▶ Recorded data

****************

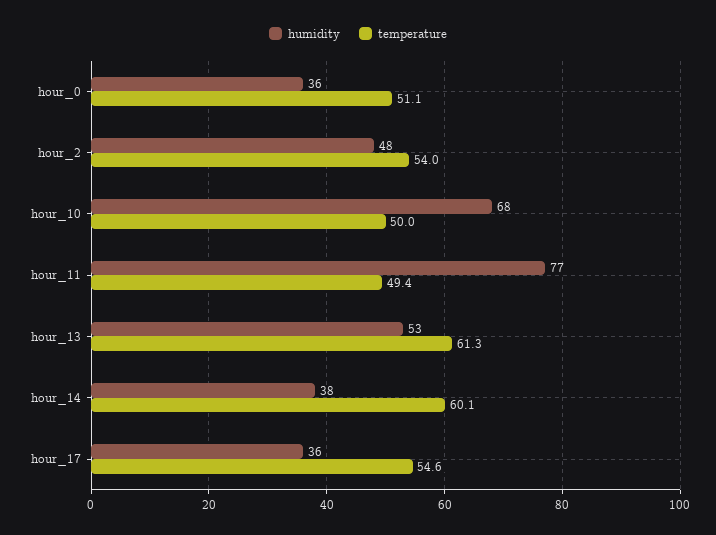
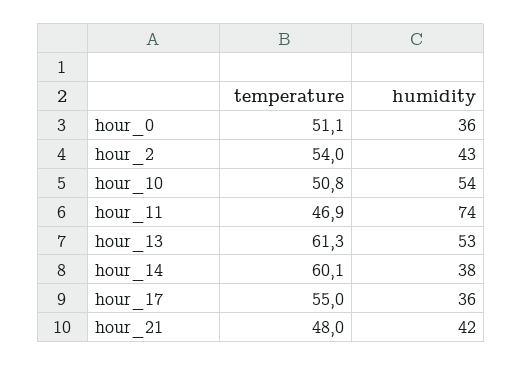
  {
    "humidity": {
      "hour_0": 36,
-     "hour_2": 48,
+     "hour_2": 43,
-     "hour_10": 68,
+     "hour_10": 54,
-     "hour_11": 77,
+     "hour_11": 74,
      "hour_13": 53,
      "hour_14": 38,
-     "hour_17": 36
+     "hour_17": 36,
+     "hour_21": 42
    },
    "temperature": {
      "hour_0": 51.1,
      "hour_2": 54,
-     "hour_10": 50,
+     "hour_10": 50.8,
-     "hour_11": 49.4,
+     "hour_11": 46.9,
      "hour_13": 61.3,
      "hour_14": 60.1,
-     "hour_17": 54.6
+     "hour_17": 55,
+     "hour_21": 48
    }
  }

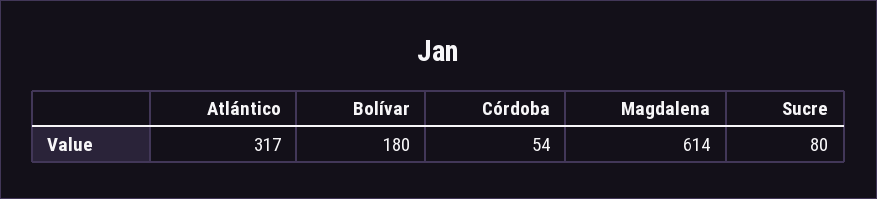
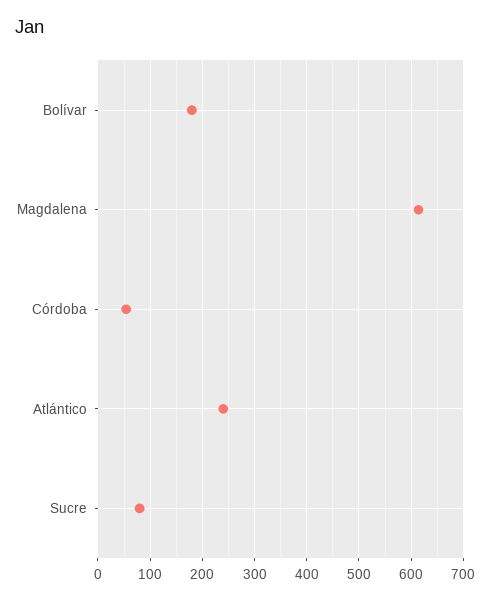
  {
-   "Atlántico": 317,
+   "Atlántico": 240,
    "Bolívar": 180,
    "Córdoba": 54,
    "Magdalena": 614,
    "Sucre": 80
  }

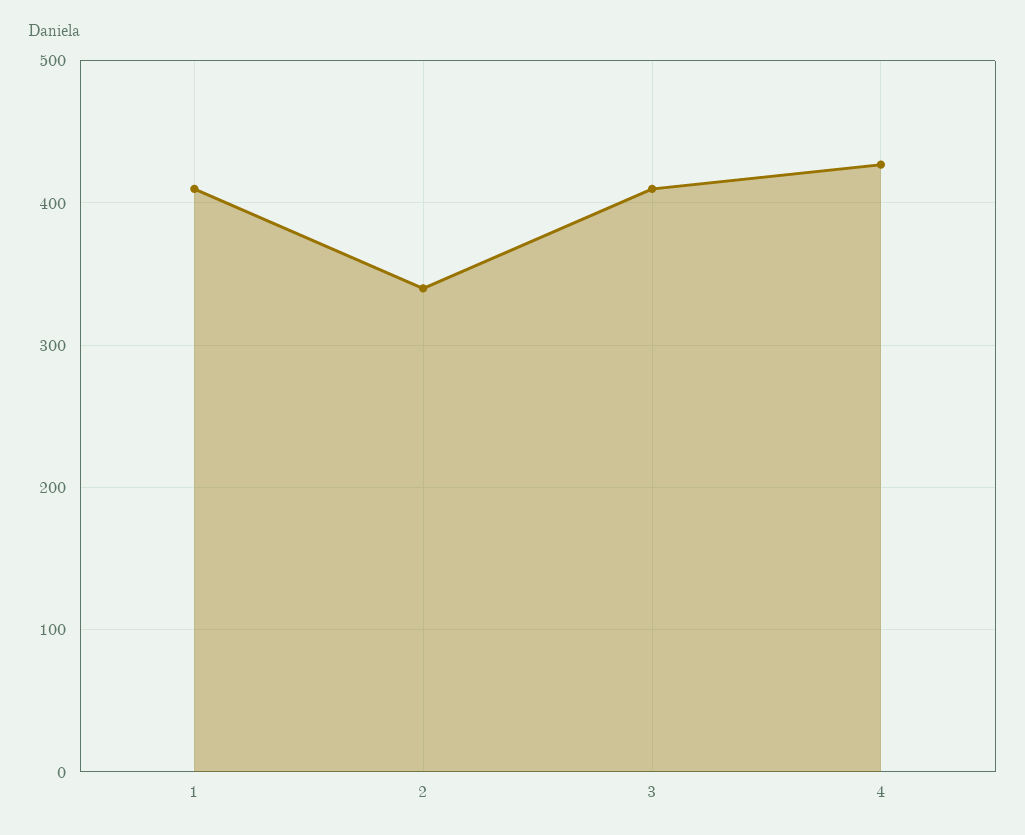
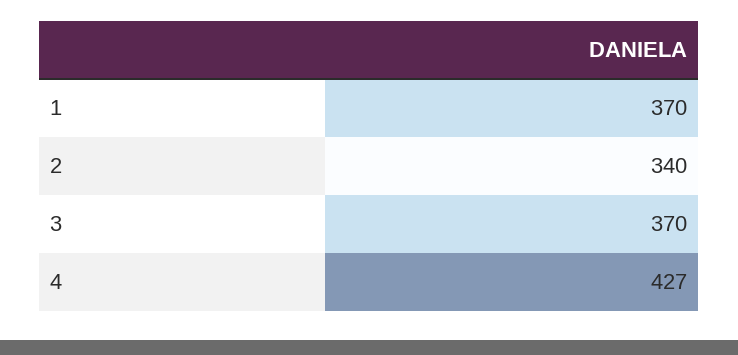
  {
-   "1": 410,
+   "1": 370,
    "2": 340,
-   "3": 410,
+   "3": 370,
    "4": 427
  }

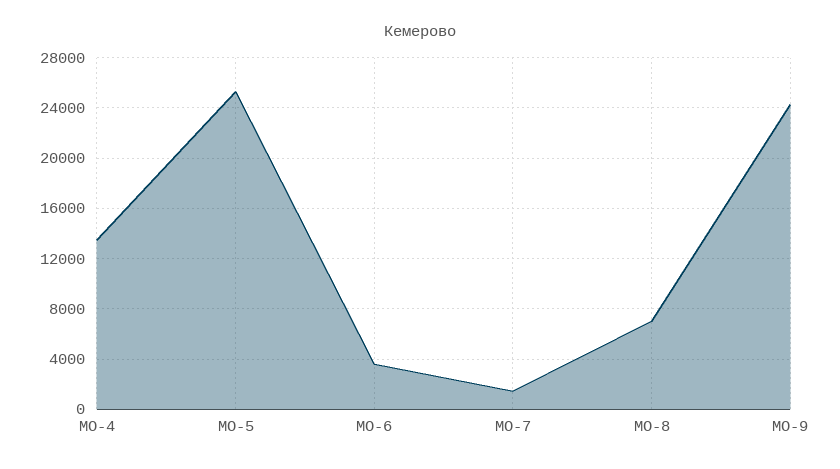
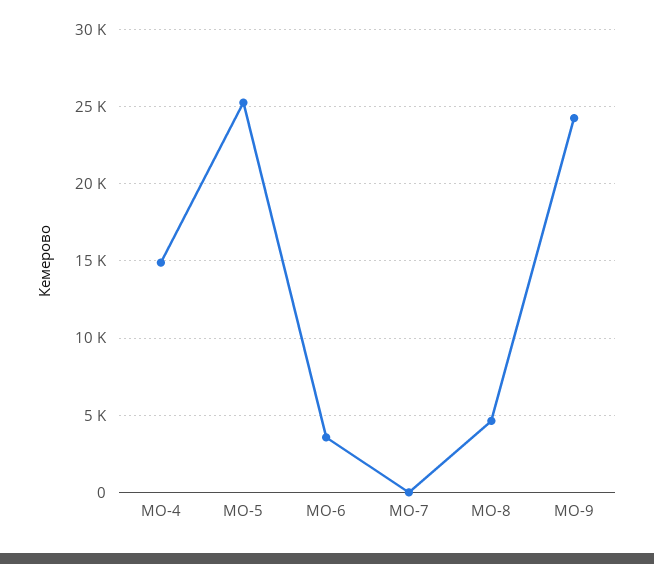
  {
-   "МО-4": 13500,
+   "МО-4": 15000,
    "МО-5": 25500,
    "МО-6": 3500,
-   "МО-7": 1500,
+   "МО-7": 0,
-   "МО-8": 7000,
+   "МО-8": 4500,
    "МО-9": 24500
  }

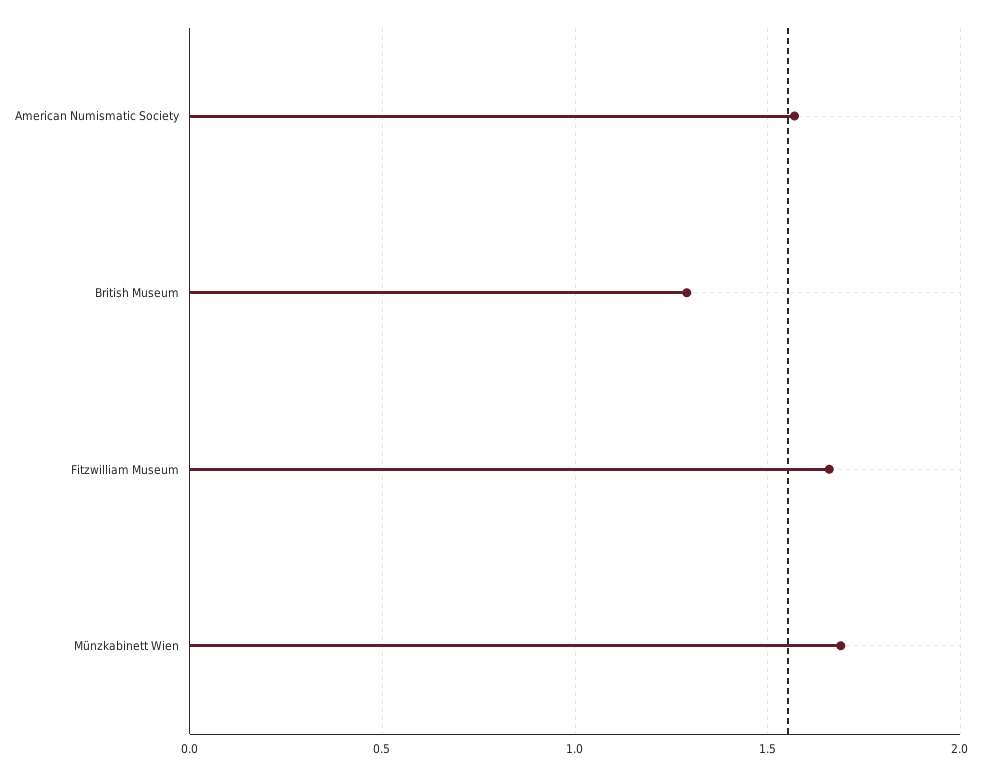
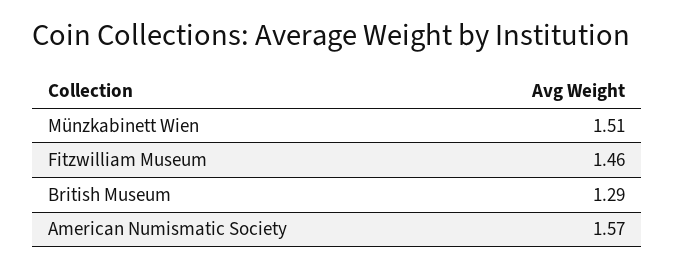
  {
    "American Numismatic Society": 1.57,
    "British Museum": 1.29,
-   "Fitzwilliam Museum": 1.65,
+   "Fitzwilliam Museum": 1.46,
-   "Münzkabinett Wien": 1.7
+   "Münzkabinett Wien": 1.51
  }

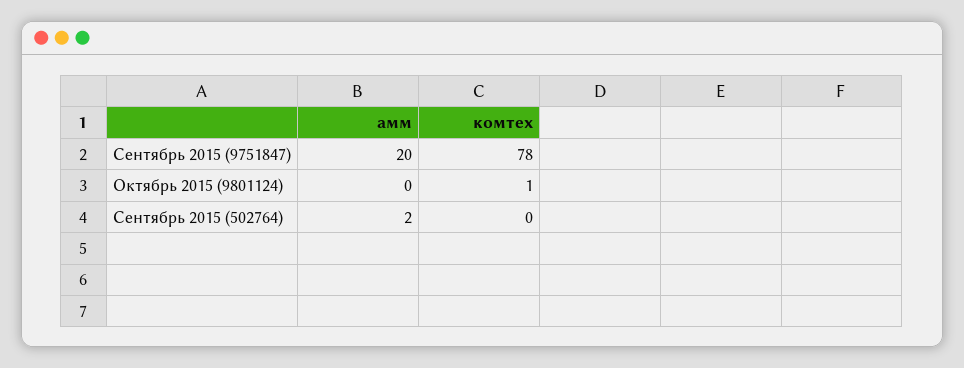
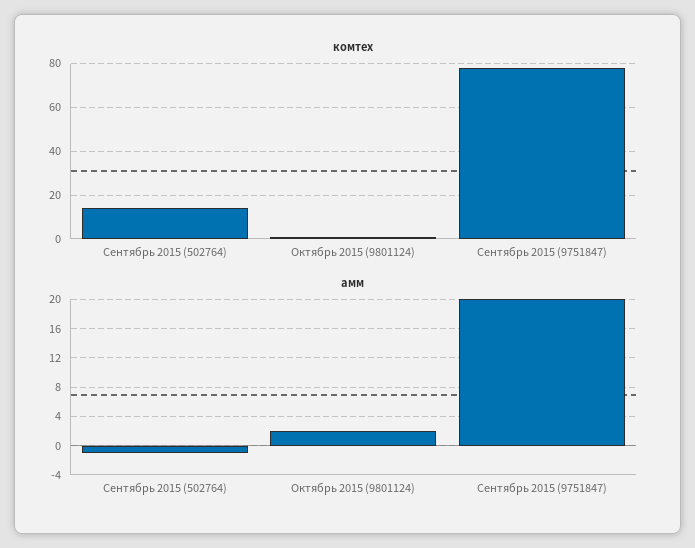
  {
    "амм": {
      "Сентябрь 2015 (9751847)": 20,
-     "Октябрь 2015 (9801124)": 0,
+     "Октябрь 2015 (9801124)": 2,
-     "Сентябрь 2015 (502764)": 2
+     "Сентябрь 2015 (502764)": -1
    },
    "комтех": {
      "Сентябрь 2015 (9751847)": 78,
      "Октябрь 2015 (9801124)": 1,
-     "Сентябрь 2015 (502764)": 0
+     "Сентябрь 2015 (502764)": 15
    }
  }

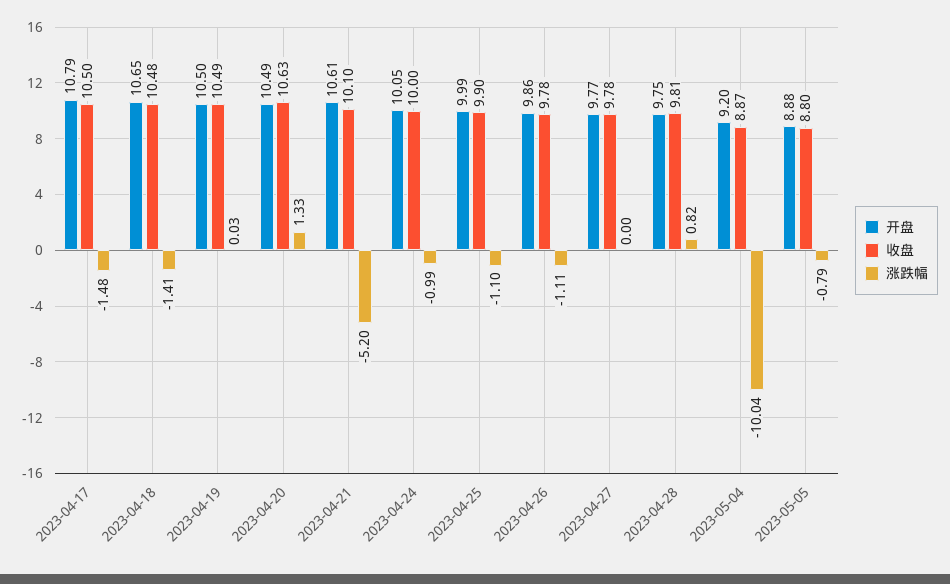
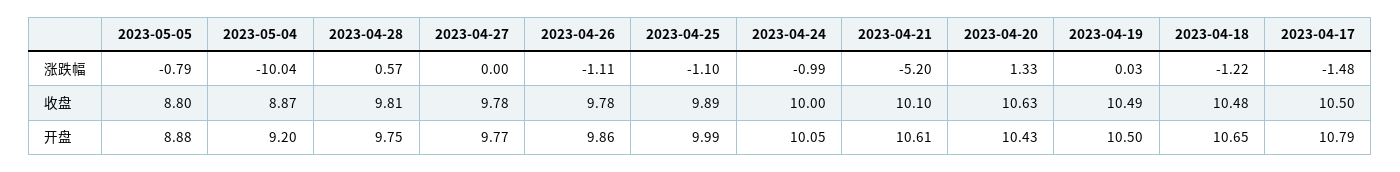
  {
    "开盘": {
      "2023-04-17": 10.79,
      "2023-04-18": 10.65,
      "2023-04-19": 10.5,
-     "2023-04-20": 10.49,
+     "2023-04-20": 10.43,
      "2023-04-21": 10.61,
      "2023-04-24": 10.05,
      "2023-04-25": 9.99,
      "2023-04-26": 9.86,
      "2023-04-27": 9.77,
      "2023-04-28": 9.75,
      "2023-05-04": 9.2,
      "2023-05-05": 8.88
    },
    "收盘": {
      "2023-04-17": 10.5,
      "2023-04-18": 10.48,
      "2023-04-19": 10.49,
      "2023-04-20": 10.63,
      "2023-04-21": 10.1,
      "2023-04-24": 10,
-     "2023-04-25": 9.9,
+     "2023-04-25": 9.89,
      "2023-04-26": 9.78,
      "2023-04-27": 9.78,
      "2023-04-28": 9.81,
      "2023-05-04": 8.87,
      "2023-05-05": 8.8
    },
    "涨跌幅": {
      "2023-04-17": -1.48,
-     "2023-04-18": -1.41,
+     "2023-04-18": -1.22,
      "2023-04-19": 0.03,
      "2023-04-20": 1.33,
      "2023-04-21": -5.2,
      "2023-04-24": -0.99,
      "2023-04-25": -1.1,
      "2023-04-26": -1.11,
      "2023-04-27": 0,
-     "2023-04-28": 0.82,
+     "2023-04-28": 0.57,
      "2023-05-04": -10.04,
      "2023-05-05": -0.79
    }
  }

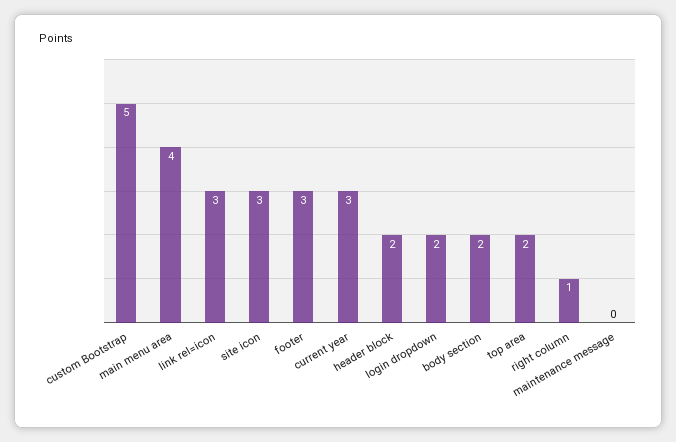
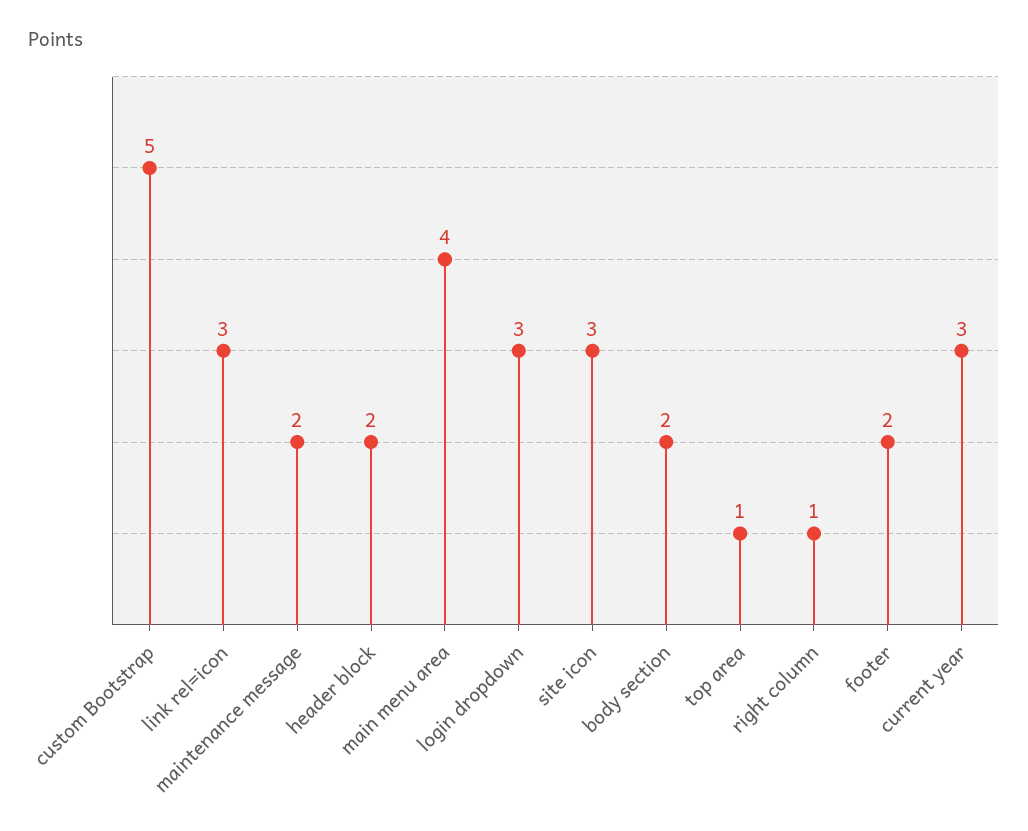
  {
    "custom Bootstrap": 5,
    "main menu area": 4,
    "link rel=icon": 3,
    "site icon": 3,
-   "footer": 3,
+   "footer": 2,
    "current year": 3,
    "header block": 2,
-   "login dropdown": 2,
+   "login dropdown": 3,
    "body section": 2,
-   "top area": 2,
+   "top area": 1,
    "right column": 1,
-   "maintenance message": 0
+   "maintenance message": 2
  }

****************

▶ What is required
If a line above holds the string "Münzkabinett", return it as it stands.

▶ Answer space
-   "Münzkabinett Wien": 1.7
+   "Münzkabinett Wien": 1.51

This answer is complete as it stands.